There is only one recourse.  I am sure you know what I am going to say…but my point is a paradox, so I will say it with a tale ripped from popular literature. Did you read ‘A Game of Thrones”?  It is the story of an execution and its aftermath. The first scene foreshadows this, and has the best moment of all of the novels.  A group of conscripts and draftees are attacked and slaughtered by unstoppable monsters.  The terrified survivors of this attack run away and are subsequently caught by the authorities (the main characters!) who put the deserters to death.  The beheading is seen through the eyes of a child who is watching his father act as executioner.   Afterwards the child, Bran, is confused.  His foster brother said that the condemned man was afraid when died, but his other brother said the prisoner was brave and died well:

“What do you think?” his father asked. Bran thought about it.

“Can a man still be brave if he’s afraid?”

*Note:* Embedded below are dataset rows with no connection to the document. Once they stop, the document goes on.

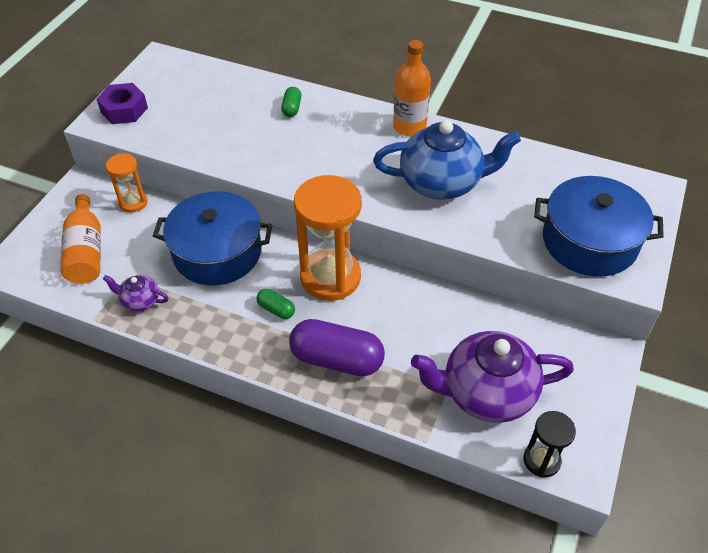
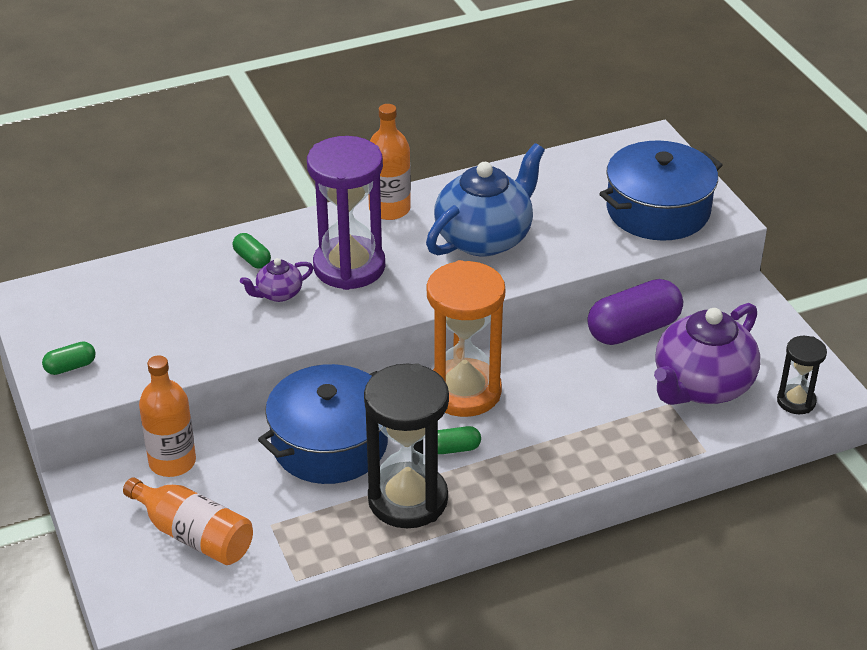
camera: 45 degrees left, 10 degrees down
purple nut [96,83,148,124] -> green capsule [42,341,96,375]
purple teapot [103,275,169,312] -> purple teapot moved to [240,258,313,302]
orange hourglass [106,153,148,213] -> orange bottle [139,355,196,477]
purple capsule [289,319,385,376] -> purple capsule moved to [587,279,683,345]
none -> purple hourglass [307,136,385,290]
none -> black hourglass [364,363,449,528]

“That is the only time a man can be brave,” his father told him.

Only when you are afraid can you be brave.  Only through such bravery can you avoid being ruled by fear. The theme is echoed later on as the protagonists’ fortunes falter and their little sister is lost in the midst of a brutal civil war.  To make her way through this terrifying world of armed goons and psychopaths with knives, she repeats a mantra again and again.  “Fear cuts deeper than swords.” It allows her to keep her wits when others freeze. It lets her do things she would be afraid to do otherwise.

“Fear cuts deeper than swords.” It is a platitude from a dime-store fiction (and a metaphor–don’t test it at home!), but it embodies a critical truth.  Winston Churchill said it as “Courage is rightly esteemed the first of human qualities because it has been said, it is the quality which guarantees all others.”

On this side of the ocean, our one life dictator (so far) said the same thing in his first inaugural address to nation terrified of the Great Depression “The Only Thing We Have to Fear Is Fear Itself.” I am saying this to everyone, but most of all to my fellow citizens.  We need to remember FDR’s words again and again. In our world of seething change and garbage content which indulges facile drives, these words are as true as they were back when World War II bore down on all of us.

We MUST change.  We must look long and deep at whatever scary thing the clickbait article says and then think instead of just feeling. We must listen to our cowardly leaders carefully…and then we have to ignore our instinctual emotions and repeat  “Fear cuts deeper than swords.”  Look at what I am saying right now (it’s scary stuff) and then repeat this mantra. Embrace your fear and understand it…and then do what is right instead of what makes you less fearful. “Fear cuts deeper than swords.” Repeat it when grasping old cravens on a screen tell you to give in to fear and submit to them.  Otherwise we will not live in the land of the free and the home of the brave.  We will instead be in the land of the fear, the home of the slave.